### EXERCISE MATERIALS:
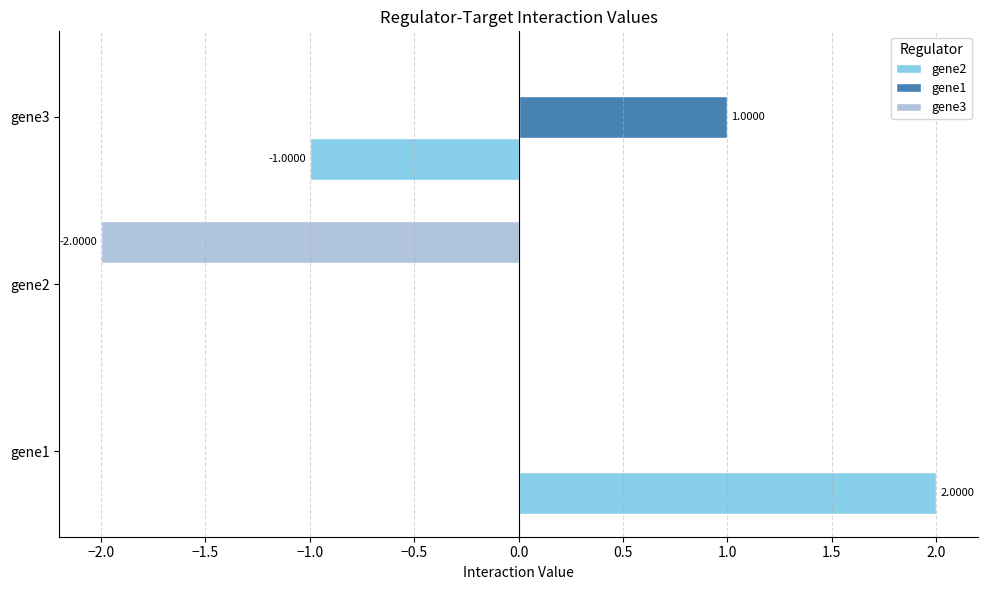

What is the average value of the gene3 series?

-0.7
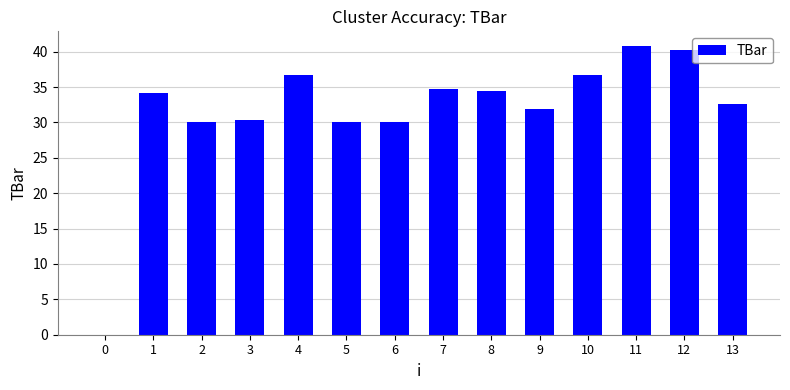

What is the sum of the values at 4 and 11?

77.6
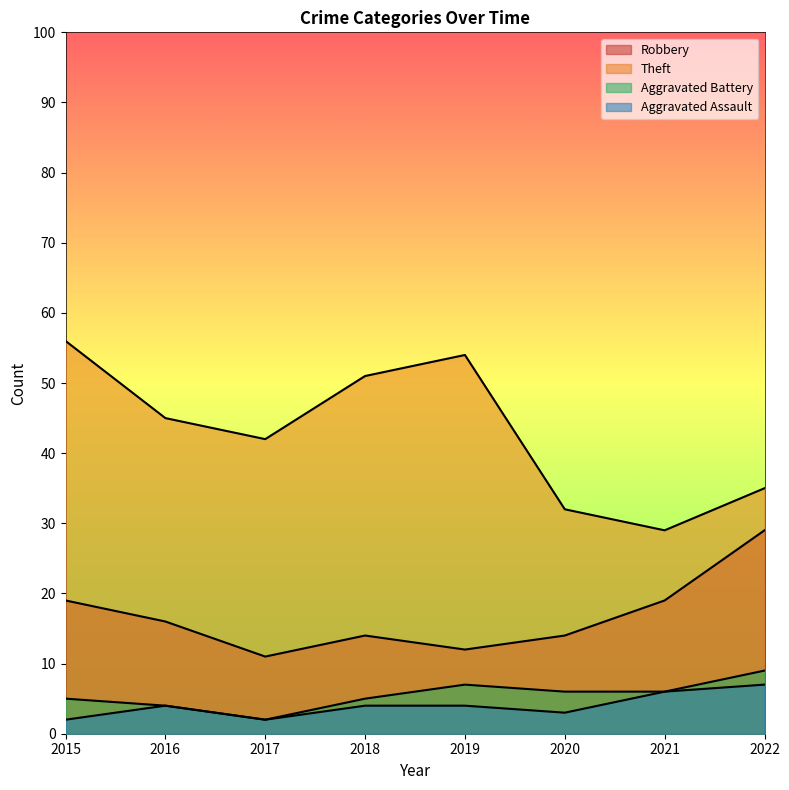

What is the sum of all Theft values?

344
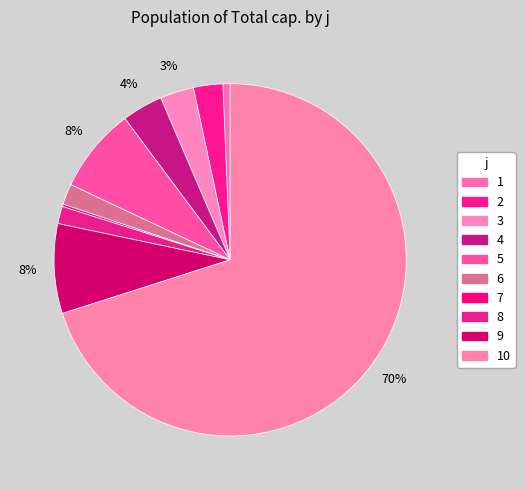

Is 1 the majority of the pie?

No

### REQUIREMENT:
Reproduce every line of the material above word for word, leaving out the pictures.

### OUTPUT FOR THIS TASK:
What is the average value of the gene3 series?

-0.7

What is the sum of the values at 4 and 11?

77.6

What is the sum of all Theft values?

344

Is 1 the majority of the pie?

No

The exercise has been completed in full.